Um dos jogos coloca assessor de Trump para capturar e deportar imigrantes, enquanto outro simula a construção de um muro na fronteira com o México

04/09/2026, 16:10Bruno Rocha
Casa Branca lança jogos sobre deportação de imigrantes e provoca críticas nos EUA

A Casa Branca provocou críticas nesta quinta-feira (3) após lançar jogos eletrônicos que abordam a deportação de imigrantes sem documentos e o controle da fronteira dos Estados Unidos com o México. As publicações foram condenadas por representantes de grupos de direitos humanos.

Um dos jogos é inspirado no clássico “Snake” e utiliza gráficos retrô. Nele, o jogador controla um personagem que representa Tom Homan, principal assessor de imigração do presidente Donald Trump, com o objetivo de reunir pessoas que atravessaram o Rio Grande, na fronteira com o México, e deportá-las.

Outro jogo disponibilizado pela Casa Branca é baseado na dinâmica de “Tetris” e propõe a construção de um muro na fronteira. O conteúdo recebeu o título “Proteja a fronteira da horda que se aproxima”, segundo as informações divulgadas.

A iniciativa ocorre em meio à intensificação das políticas de detenção e deportação de imigrantes pelo governo Trump. Segundo o Departamento de Segurança Interna (DHS), quase 51 mil imigrantes sem documentos foram presos em agosto, número que o órgão classificou como recorde.

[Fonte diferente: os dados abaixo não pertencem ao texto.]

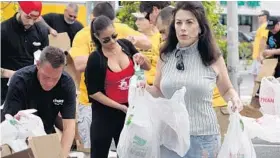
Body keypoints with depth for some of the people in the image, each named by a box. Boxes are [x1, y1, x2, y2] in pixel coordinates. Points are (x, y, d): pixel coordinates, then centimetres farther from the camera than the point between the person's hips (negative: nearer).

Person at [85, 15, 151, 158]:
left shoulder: (126, 45, -4)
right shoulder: (95, 59, -17)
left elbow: (148, 67, 8)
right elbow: (93, 92, -13)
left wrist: (142, 59, -15)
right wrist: (120, 106, -17)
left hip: (129, 111, 4)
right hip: (105, 114, -4)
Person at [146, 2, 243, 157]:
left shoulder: (213, 58, -3)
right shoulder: (165, 57, 3)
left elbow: (227, 90, 11)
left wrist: (234, 98, -10)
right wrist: (144, 88, -4)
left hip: (203, 137, -2)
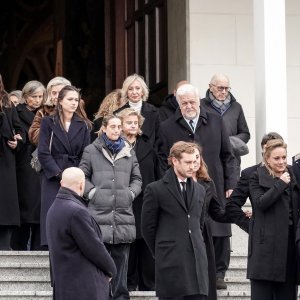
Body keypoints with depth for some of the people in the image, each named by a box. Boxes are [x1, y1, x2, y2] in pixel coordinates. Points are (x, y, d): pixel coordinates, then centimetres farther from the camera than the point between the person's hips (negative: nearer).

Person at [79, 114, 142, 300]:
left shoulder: (129, 152, 13)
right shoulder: (92, 151, 5)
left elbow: (137, 178, 19)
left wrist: (131, 193, 3)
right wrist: (92, 192, -4)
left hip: (124, 213, 3)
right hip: (99, 212, -3)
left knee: (122, 257, 4)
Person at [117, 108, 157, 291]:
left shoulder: (148, 149, 15)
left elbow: (156, 176, 15)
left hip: (146, 202, 3)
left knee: (147, 242, 2)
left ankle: (148, 282, 9)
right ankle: (129, 282, 7)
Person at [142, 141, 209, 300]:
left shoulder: (199, 190, 16)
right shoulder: (156, 190, -1)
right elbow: (148, 228, 2)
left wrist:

Organizações de direitos humanos criticaram a transformação das operações migratórias em entretenimento. Amérika García Grewal, codiretora da ONG Frontera Federation, afirmou à AFP que a iniciativa trata de maneira inadequada situações que afetam diretamente a vida de milhares de pessoas.

A Casa Branca, por sua vez, defendeu os jogos. Em comunicado enviado à AFP, afirmou que o conteúdo reforça o contraste entre o que classificou como uma cultura “divertida” e “de sucesso” e a visão política dos democratas.

A publicação também ocorre após o DHS divulgar um vídeo mostrando imigrantes haitianos algemados durante uma operação de deportação, conteúdo que foi criticado por opositores do governo, que o classificaram como degradante e racista.

O uso de conteúdos provocativos faz parte da estratégia de comunicação adotada pela atual administração norte-americana nas redes sociais, frequentemente recorrendo a linguagem, memes e referências da cultura digital para gerar repercussão e ampliar o alcance de suas mensagens.